> _Work instructions_
Exclude any images and output the remaining records exactly.

> _Records from a collection_
------------------------------------------------------------------------

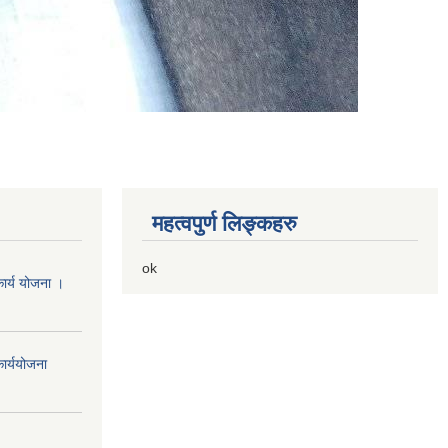
महत्वपुर्ण लिङ्कहरु
ok
ार्य योजना ।
ार्ययोजना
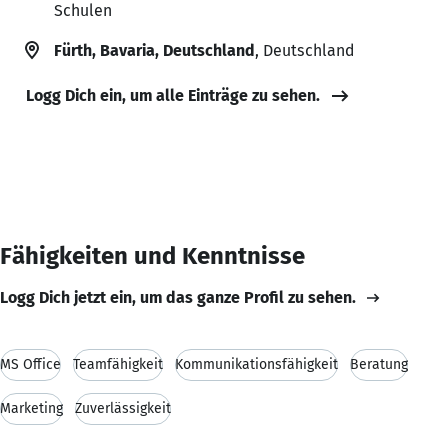
Schulen
Fürth, Bavaria, Deutschland
, Deutschland
Logg Dich ein, um alle Einträge zu sehen.
Fähigkeiten und Kenntnisse
Logg Dich jetzt ein, um das ganze Profil zu sehen.
MS Office
Teamfähigkeit
Kommunikationsfähigkeit
Beratung
Marketing
Zuverlässigkeit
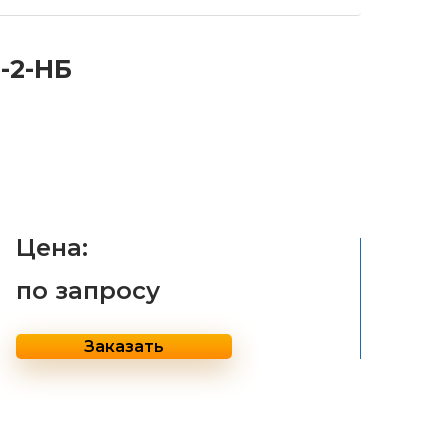
-2-НБ
Цена:
по запросу
Заказать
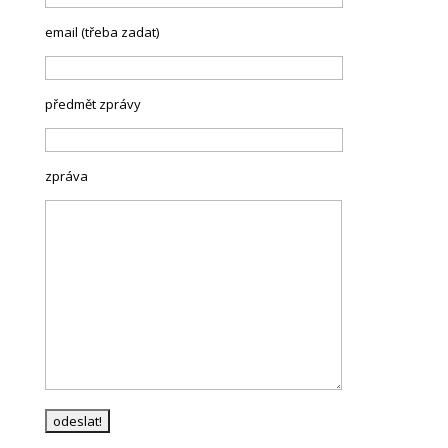
email (třeba zadat)
předmět zprávy
zpráva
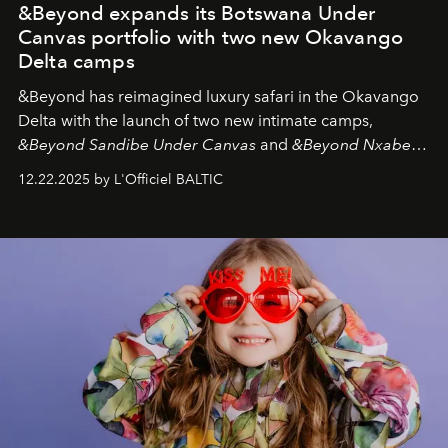
&Beyond expands its Botswana Under
Canvas portfolio with two new Okavango
Delta camps
&Beyond
has reimagined luxury safari in the Okavango
Delta with the launch of two new intimate camps,
&Beyond Sandibe Under Canvas
and
&Beyond Nxabega
Under Canvas
. Together with the newly refurbished
12.22.2025 by L'Officiel BALTIC
&Beyond Chobe Under Canvas
, they complete a
seamless seven-night circuit through Botswana’s most
iconic wild places, a journey offering a rare combination
of adventure, intimacy, and sustainability.
Botswana
Under Canvas
is not a lodge — it’s the wild, felt, heard,
and breathed — an experience where comfort and
wilderness merge so completely that you become part
of it.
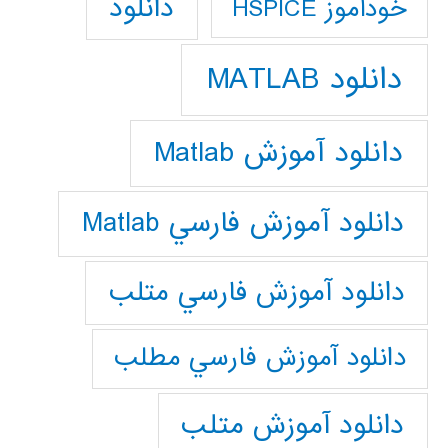
دانلود
خودآموز HSPICE
دانلود MATLAB
دانلود آموزش Matlab
دانلود آموزش فارسي Matlab
دانلود آموزش فارسي متلب
دانلود آموزش فارسي مطلب
دانلود آموزش متلب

------------------------------------------------------------------------

> _Response to this exercise_
महत्वपुर्ण लिङ्कहरु
ok
ार्य योजना ।
ार्ययोजना
Schulen
Fürth, Bavaria, Deutschland
, Deutschland
Logg Dich ein, um alle Einträge zu sehen.
Fähigkeiten und Kenntnisse
Logg Dich jetzt ein, um das ganze Profil zu sehen.
MS Office
Teamfähigkeit
Kommunikationsfähigkeit
Beratung
Marketing
Zuverlässigkeit
-2-НБ
Цена:
по запросу
Заказать
email (třeba zadat)
předmět zprávy
zpráva
&Beyond expands its Botswana Under
Canvas portfolio with two new Okavango
Delta camps
&Beyond
has reimagined luxury safari in the Okavango
Delta with the launch of two new intimate camps,
&Beyond Sandibe Under Canvas
and
&Beyond Nxabega
Under Canvas
. Together with the newly refurbished
12.22.2025 by L'Officiel BALTIC
&Beyond Chobe Under Canvas
, they complete a
seamless seven-night circuit through Botswana’s most
iconic wild places, a journey offering a rare combination
of adventure, intimacy, and sustainability.
Botswana
Under Canvas
is not a lodge — it’s the wild, felt, heard,
and breathed — an experience where comfort and
wilderness merge so completely that you become part
of it.
دانلود
خودآموز HSPICE
دانلود MATLAB
دانلود آموزش Matlab
دانلود آموزش فارسي Matlab
دانلود آموزش فارسي متلب
دانلود آموزش فارسي مطلب
دانلود آموزش متلب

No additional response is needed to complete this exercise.